Arwind Santos let a three fly and hit nothing but nylon. This was the same guy who got blocked back in game one when he tried to send the game into overtime. He wasn’t denied that time. I was stunned. It felt like my trick-or-treat bag full of sweets was grabbed away from my six-year-old self, and I didn’t even celebrate Halloween as a kid. That’s how heavy I felt when the ball found its way to the rim. I swear I wished that the universe didn’t let that shot go in.
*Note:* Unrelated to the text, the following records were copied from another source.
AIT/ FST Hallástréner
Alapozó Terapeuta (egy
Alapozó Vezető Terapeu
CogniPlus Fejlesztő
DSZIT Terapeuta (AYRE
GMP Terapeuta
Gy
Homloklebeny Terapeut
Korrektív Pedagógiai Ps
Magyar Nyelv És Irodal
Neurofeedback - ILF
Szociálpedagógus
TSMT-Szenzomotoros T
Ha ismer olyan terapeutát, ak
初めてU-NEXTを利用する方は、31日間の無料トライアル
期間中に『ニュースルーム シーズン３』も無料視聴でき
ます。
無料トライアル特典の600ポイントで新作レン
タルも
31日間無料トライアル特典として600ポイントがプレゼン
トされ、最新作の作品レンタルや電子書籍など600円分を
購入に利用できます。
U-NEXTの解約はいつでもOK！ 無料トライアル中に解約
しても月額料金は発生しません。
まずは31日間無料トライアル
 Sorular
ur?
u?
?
But it happened. It’s a nightmare so bad that no amount of pinching could make me escape it. The game went to overtime. The Hotshots still took their ground as they took the lead in most parts of the extra time. But I knew it was SMB’s game by that time. The Beermen had answers to everything Magnolia threw, and five extra minutes weren’t enough to end the game.

By the start of the second overtime, Magnolia looked tired, dragged and exhausted. It’s totally over. They gave everything they had at that game to extend the series, only to fail in the final moments of regulation and in overtime. The Beermen were better not just on paper, but on the series as well.

San Miguel went on to claim history. June Mar Fajardo turned into the Kraken that he was, as he finished with 42 points and 20 rebounds in the title-clinching game. He finally got the revenge that he sought all these years.

Magnolia finished the conference without their first title after the Grand Slam. It was a sad ending, especially for a team that was so used to winning just a few years ago. But hey, it wasn’t that bad at all. Overall, the Hotshots did a fantastic job throughout the conference. Ian finally showed what he can do as the main man in the paint. Mark proved that he’s still an integral part of the rotation. Youngsters Jio and Robbie showed a lot of promise. Paul Lee proved that trading for him was the right decision as the Hotshots move forward. Everyone in this roster showed that they’re ready to play once they’re called to go on the court.

With this lineup, Magnolia still has better years ahead of them, and has a chance to succeed in the near future. And as a fan, I have a ton of reasons to be excited about in the next few seasons.

I just hope that Magnolia’s success doesn’t mean they’ll be perennial bridesmaids to San Miguel’s ongoing dynasty.

And I hope they never cause Junemar any further IT inconveniences.